Сатанинские стихи были источником мук и сомнений, но они обязывали душу трудиться в поисках истины, отвергать ложные наущения, определять, что есть добро, а что - зло. Уверившись же в том, что его учение и есть истина, сомнению не подлежащая, заменив труд мысли подчинением, Махаунд и его последователи перестали служить Богу. Не сомнение дело рук сатаны, а слепое повиновение, фанатизм, способный обратить прекраснейший из идеалов в его противоположность.
"Сатанинские стихи" не роман характеров. Это роман идей, как, впрочем, все, написанное Сальманом Рушди.
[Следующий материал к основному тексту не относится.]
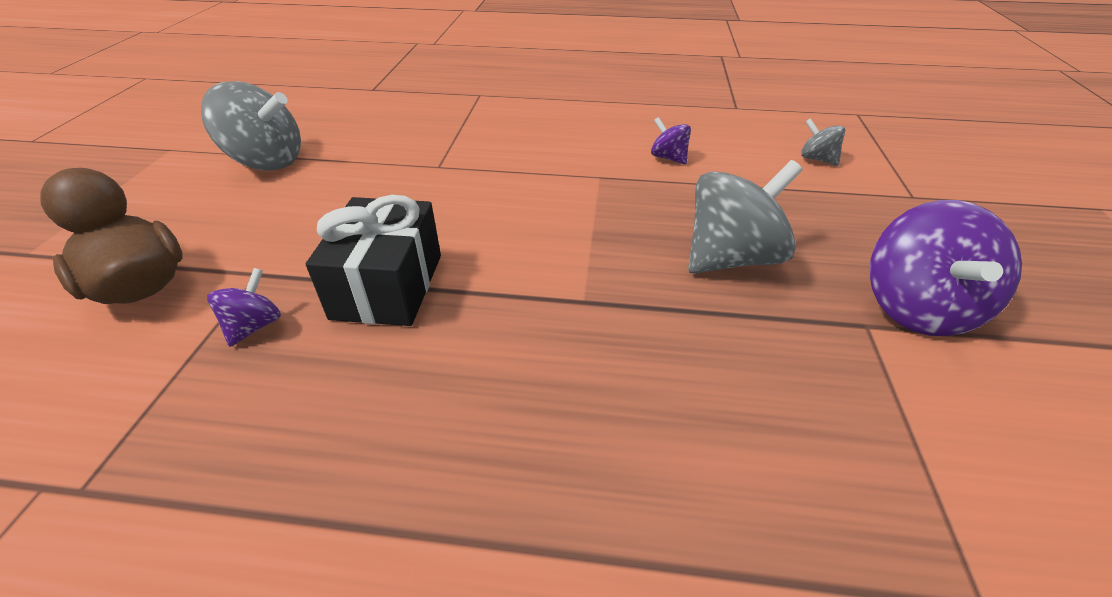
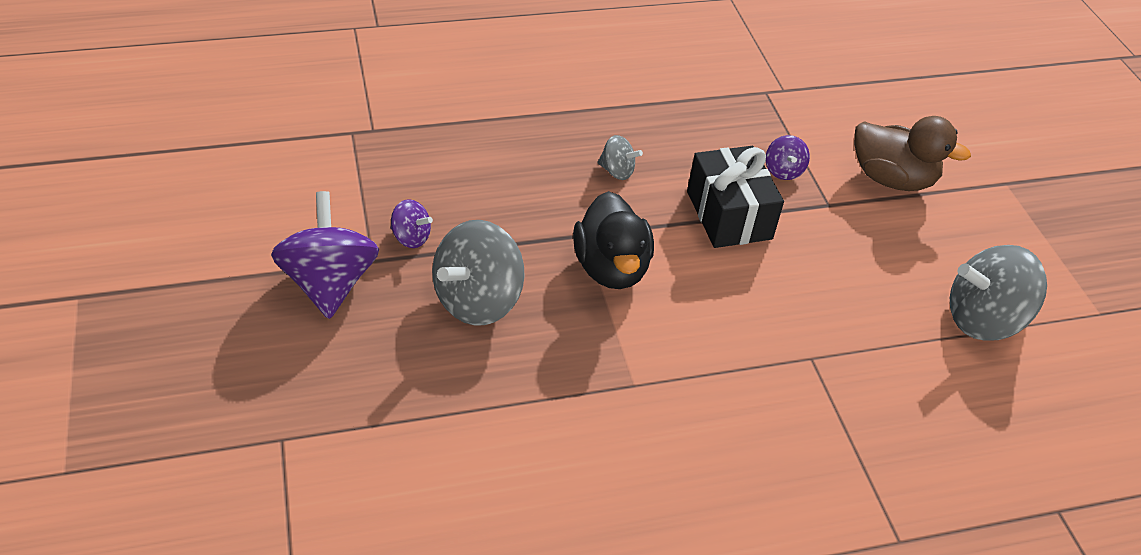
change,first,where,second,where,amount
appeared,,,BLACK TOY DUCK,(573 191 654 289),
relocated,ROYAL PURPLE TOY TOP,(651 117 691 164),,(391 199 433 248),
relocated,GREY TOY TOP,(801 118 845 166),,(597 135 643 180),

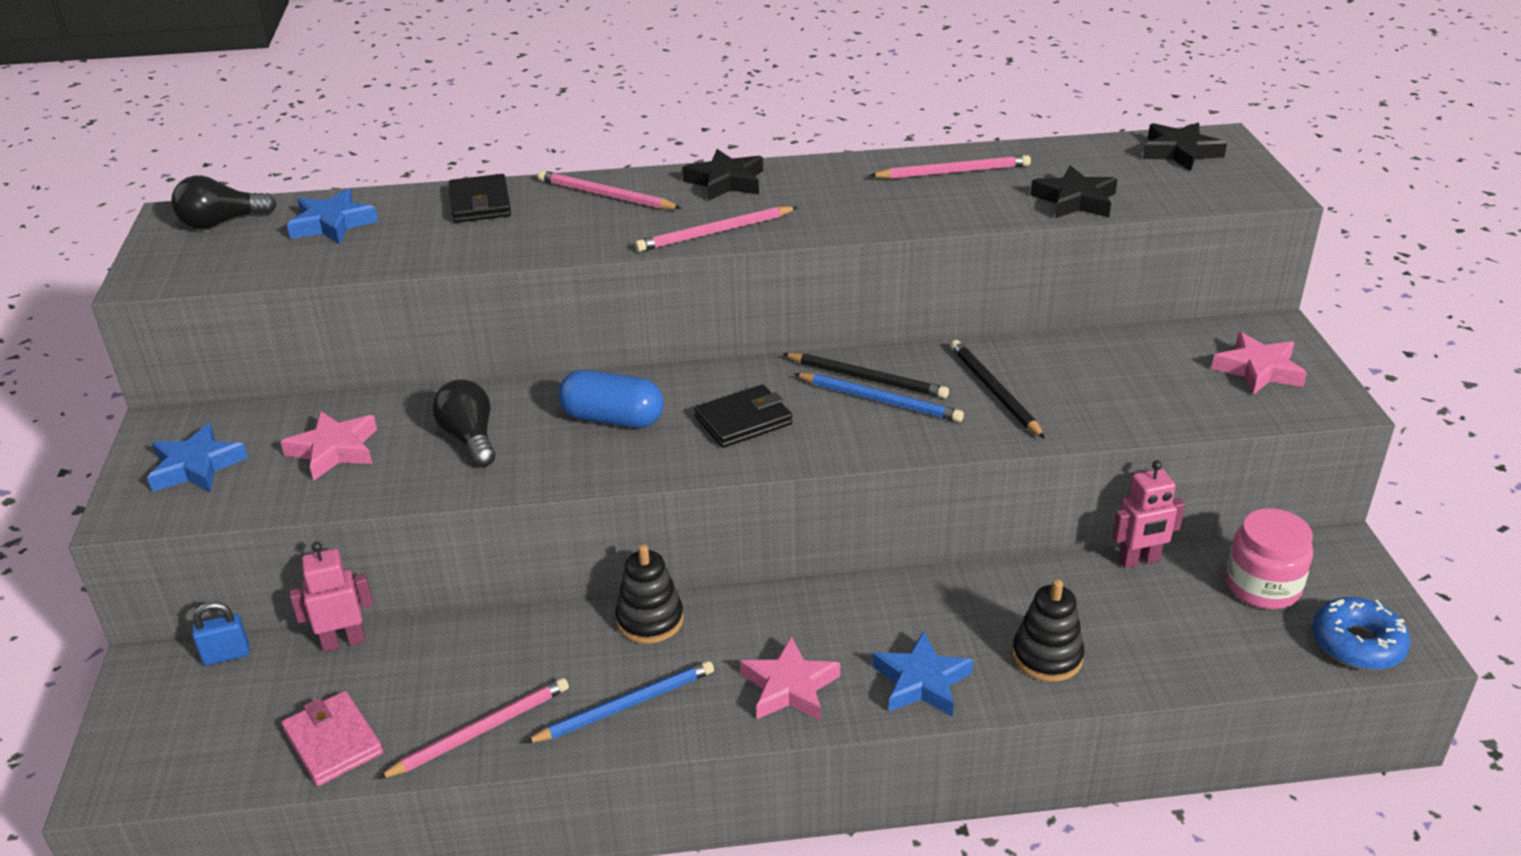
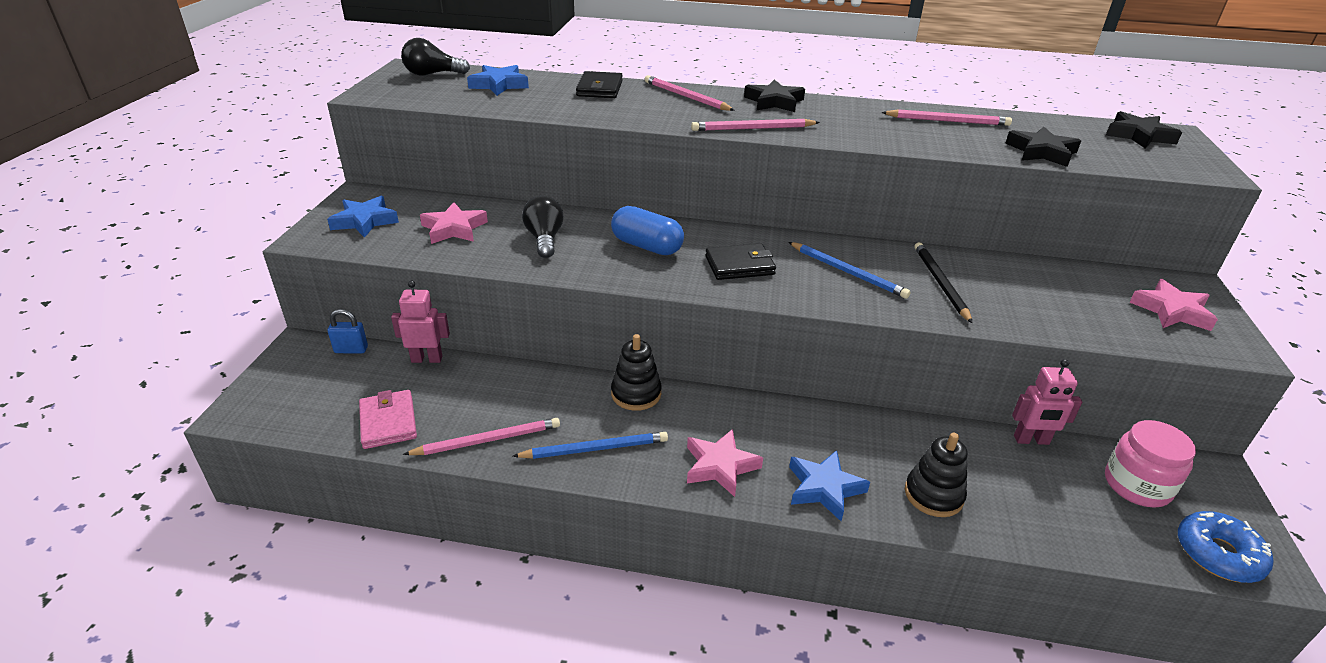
change,first,where,second,where,amount
missing,BLACK LEAD PENCIL,(783 353 949 399),,,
Идеи все те же - сквозные для его творчества, но интерпретация их расширяется с каждым новым произведением.
"Дети полуночи" шире географии Субконтинента, "Стыд", видит бог - это не о Пакистане! А "Сатанинские стихи"- не оказались ли мы все сегодня в "эмигрантском обществе"? Конечно, сейчас о культурной автаркии можно говорить только как об одном из вариантов масс-культуры - и это не парадокс, а констатация факта. Средства массовой информации даже концепцию государственного суверенитета поставили под вопрос, а культура и в былые времена, и под гнетом любых запретов умудрялась жить перекрестным опылением.
Этнопсихологи знают, что разделение на "свой" и "чужой" резче всего проявляется на пограничье этносов, где сопоставление легко уступает место противопоставлению. Не происходит ли сейчас всемирное смешение этносов, небывалое доселе взаимодействие культур, в котором граница между "своим" и "чужим" должна совпадать с гранью между истинным и вымышленным, реальностью и ее стереотипом? И может быть, сегодня, как никогда прежде, леность души и легкость существования в окружении стереотипов и есть "ложное наущение"?
САЛГАНИК МАРИАМ ЛЬВОВНА - литературный критик, индолог, переводчик. Автор многих статей по проблемам литератур Азии и Африки Переводила прозу и поэзию современных писателей Индии, Пакистана, Бангладеш, в том числе романы Ананты Мурти "Самскара" Бапси Сиддхва "Огнепоклонники" и др.